The PK profile influences how subsequent trial cohorts are structured. Because systemic exposure is brief, retreatment intervals can be shortened relative to drugs with long half-lives. Dose-escalation cohorts could focus on local tolerability rather than cumulative plasma toxicity. And biomarker monitoring for systemic inflammatory response remains a relevant safety check despite the low plasma drug concentrations, because the inflammatory cascade triggered locally can still produce measurable systemic readouts.

Limitations and What's Still Unknown

The published Phase I data come from intratumoral injection in defined tumour types. They do not extrapolate to other delivery routes. There is no published pharmacokinetic profile for oral blushwood berry extract supplements containing tigilanol tiglate among multiple seed constituents, because such products are dietary supplements rather than pharmaceuticals and are not subject to drug-style PK profiling.

This is an important distinction. The pharmacokinetic measurements cited here describe purified tigilanol tiglate injected at a defined dose into a defined site under clinical trial conditions. They do not describe what happens when whole blushwood berry extract is consumed orally as a dietary supplement. Consumer supplements like Blushwood Health's EBC-46 tincture contain a 10:1 whole-seed extract and are positioned within the dietary supplement category, with no claim to deliver clinical pharmacokinetic outcomes.

Reading PK Data Critically

When journalists or marketers cite Phase I "PK data" to support claims about supplement absorption, this is almost always an error. PK profiling for an injectable pharmaceutical and the absorption profile of an oral whole-extract supplement are not the same study. Consumers reading about this category should be careful to distinguish the pharmaceutical research programme (QBiotics, Stelfonta) from the dietary supplement category (blushwood berry extract products) — both are legitimate, but they answer different questions.

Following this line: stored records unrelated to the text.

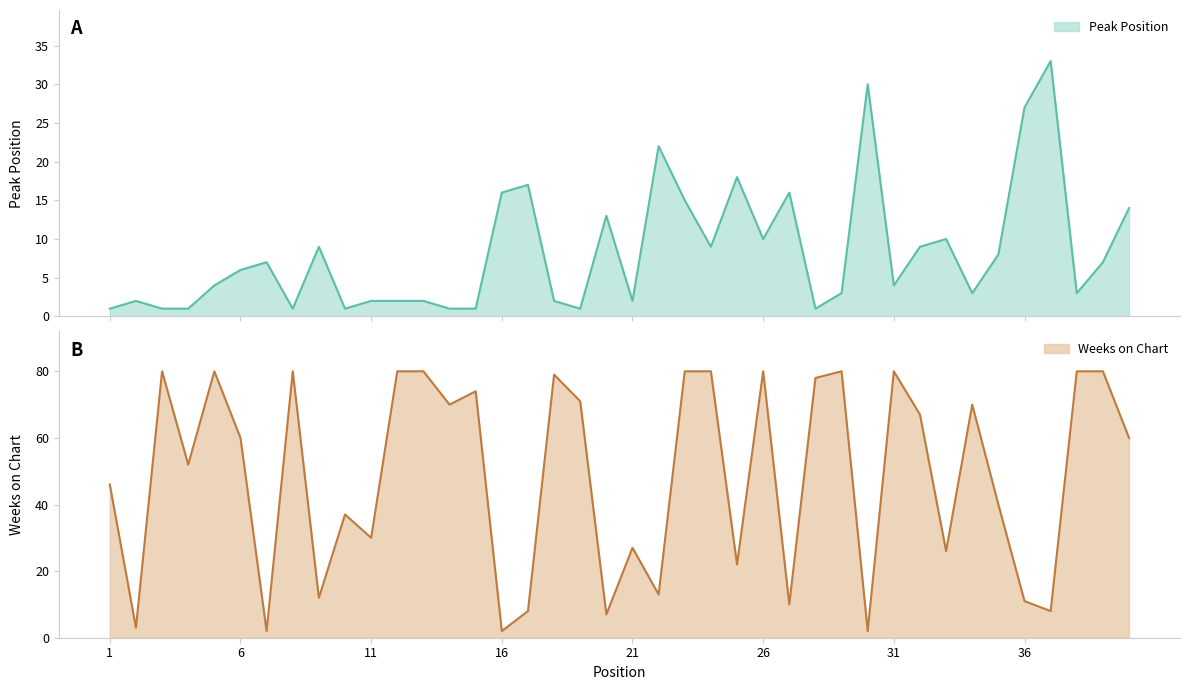

Which has a higher value, 38 or 12?

38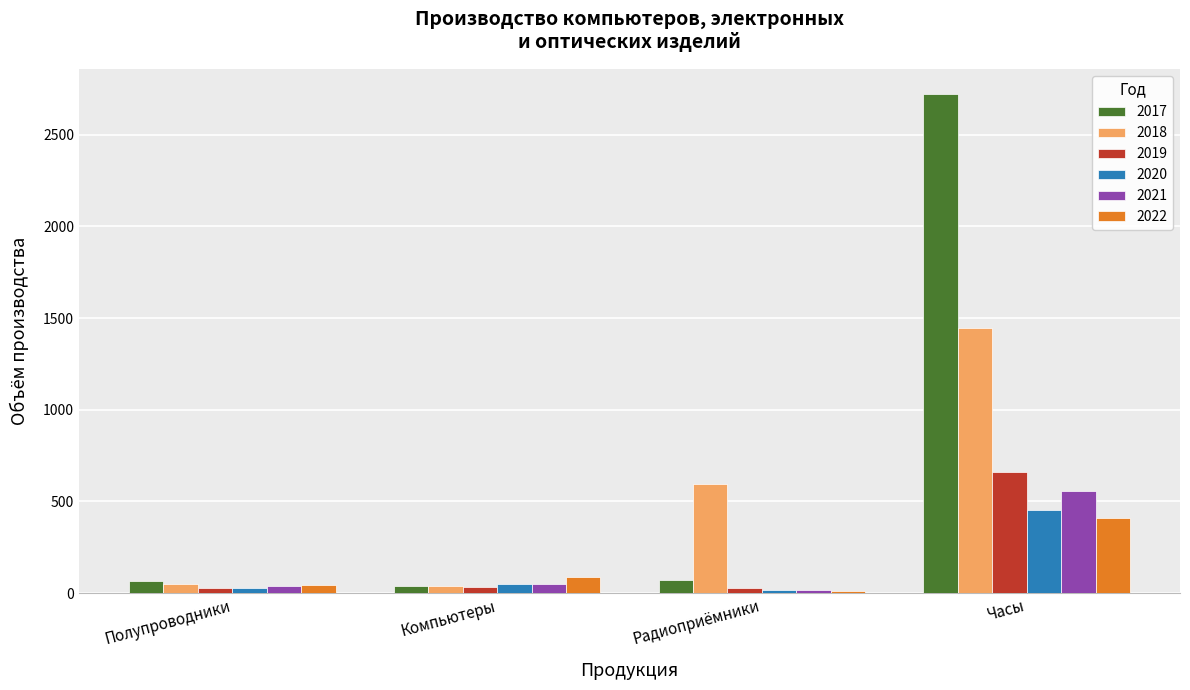

At which category is the sum across all series the highest?

Часы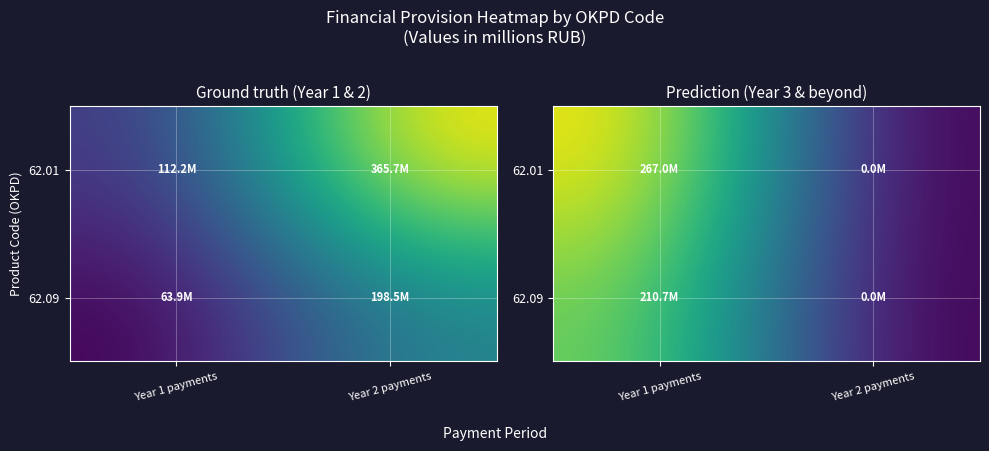

Which series changed the most between Year 1 payments and Year 2 payments?

62.01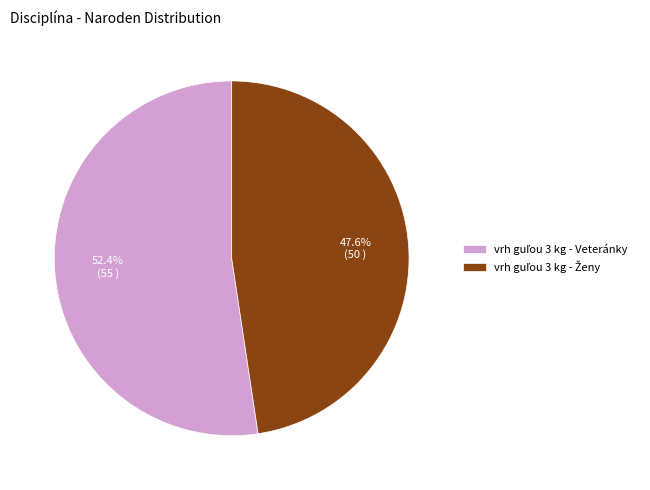

Is there a majority slice in this chart?

Yes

This article is for informational purposes only. Statements about dietary supplements have not been evaluated by the Food and Drug Administration. Blushwood berry extract supplements are not intended to diagnose, treat, cure or prevent any disease. Consult a qualified healthcare professional before beginning any supplementation programme.

Citations

1. Panizza B et al. A first-in-human Phase I study of intratumoural EBC-46 in patients with refractory solid tumours. ASCO Annual Meeting, 2016.

2. QBiotics Group — Tigilanol Tiglate clinical programme, accessed 2026.

3. FDA — Stelfonta (tigilanol tiglate) approval for canine mast cell tumours, 2020.